# Roberts School, Liverpool



## Douglas Dashwood-Howard (Aug 15, 2005)

Hello Everyone,
Can anybody tell me something about the ROBERTS SCHOOL in Liverpool (may not be the proper or complete name) which candidates for Mates' and Masters' exams attended in the 1930s, perhaps earlier, perhaps also later? 

My Dad, 'Jo' Dashwood-Howard, attended what he refers to in his diaries as the Roberts School, before taking his 2nd Mate's exam in1933, which he passed, and again for 2 months in 1937, intending to sit for his 1st Mate's Certificate. He was then told he hadn't done enough time as a watch-keeping officer and would have to make a further voyage, although, as he writes in his diary, he'd kept watch for 4 years, but only 14 months of that as 3rd Mate, which evidently wasn't enough.
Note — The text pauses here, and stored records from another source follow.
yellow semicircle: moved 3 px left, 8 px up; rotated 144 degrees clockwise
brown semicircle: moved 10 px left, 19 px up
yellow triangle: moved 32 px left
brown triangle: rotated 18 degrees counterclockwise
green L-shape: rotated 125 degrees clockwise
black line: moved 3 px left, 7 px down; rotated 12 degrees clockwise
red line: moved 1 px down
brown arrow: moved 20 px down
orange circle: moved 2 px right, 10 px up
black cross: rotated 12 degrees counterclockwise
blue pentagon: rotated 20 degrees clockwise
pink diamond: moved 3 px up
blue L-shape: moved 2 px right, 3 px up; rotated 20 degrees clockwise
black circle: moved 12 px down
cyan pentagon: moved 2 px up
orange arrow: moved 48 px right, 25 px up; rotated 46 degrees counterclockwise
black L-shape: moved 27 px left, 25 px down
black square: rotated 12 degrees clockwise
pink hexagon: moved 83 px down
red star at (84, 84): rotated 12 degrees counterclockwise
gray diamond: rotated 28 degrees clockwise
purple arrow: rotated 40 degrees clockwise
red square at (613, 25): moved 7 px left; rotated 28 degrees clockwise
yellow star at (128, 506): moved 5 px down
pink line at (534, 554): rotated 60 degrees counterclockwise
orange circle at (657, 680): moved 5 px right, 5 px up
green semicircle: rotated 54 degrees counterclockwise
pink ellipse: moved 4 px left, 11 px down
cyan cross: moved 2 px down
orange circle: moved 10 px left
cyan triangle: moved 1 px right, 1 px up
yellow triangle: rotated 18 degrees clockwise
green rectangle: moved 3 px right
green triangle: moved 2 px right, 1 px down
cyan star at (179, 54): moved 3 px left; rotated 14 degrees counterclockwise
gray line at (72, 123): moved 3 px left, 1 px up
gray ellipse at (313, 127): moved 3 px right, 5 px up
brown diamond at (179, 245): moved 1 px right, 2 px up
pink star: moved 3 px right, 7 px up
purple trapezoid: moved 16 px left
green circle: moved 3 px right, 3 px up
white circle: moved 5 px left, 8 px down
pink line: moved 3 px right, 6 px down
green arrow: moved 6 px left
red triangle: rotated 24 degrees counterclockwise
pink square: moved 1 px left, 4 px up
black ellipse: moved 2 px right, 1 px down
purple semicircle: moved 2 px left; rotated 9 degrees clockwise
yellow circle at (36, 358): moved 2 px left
He decided to leave the sea and get married instead! 

I'd like to discover the full name of the school, where it was in Liverpool, and anything else of general interest.
Does anyone have a photo of it?

Do hope someone can help!

Douglas


----------



## R58484956 (Apr 19, 2004)

Ruud over to you, I bet you have not got a photo of the school, no doubt I shall have to eat my words.


----------



## ruud (Dec 6, 2004)

Ahoy,

For the moment no school or college by that name, should have been called otherwise?


----------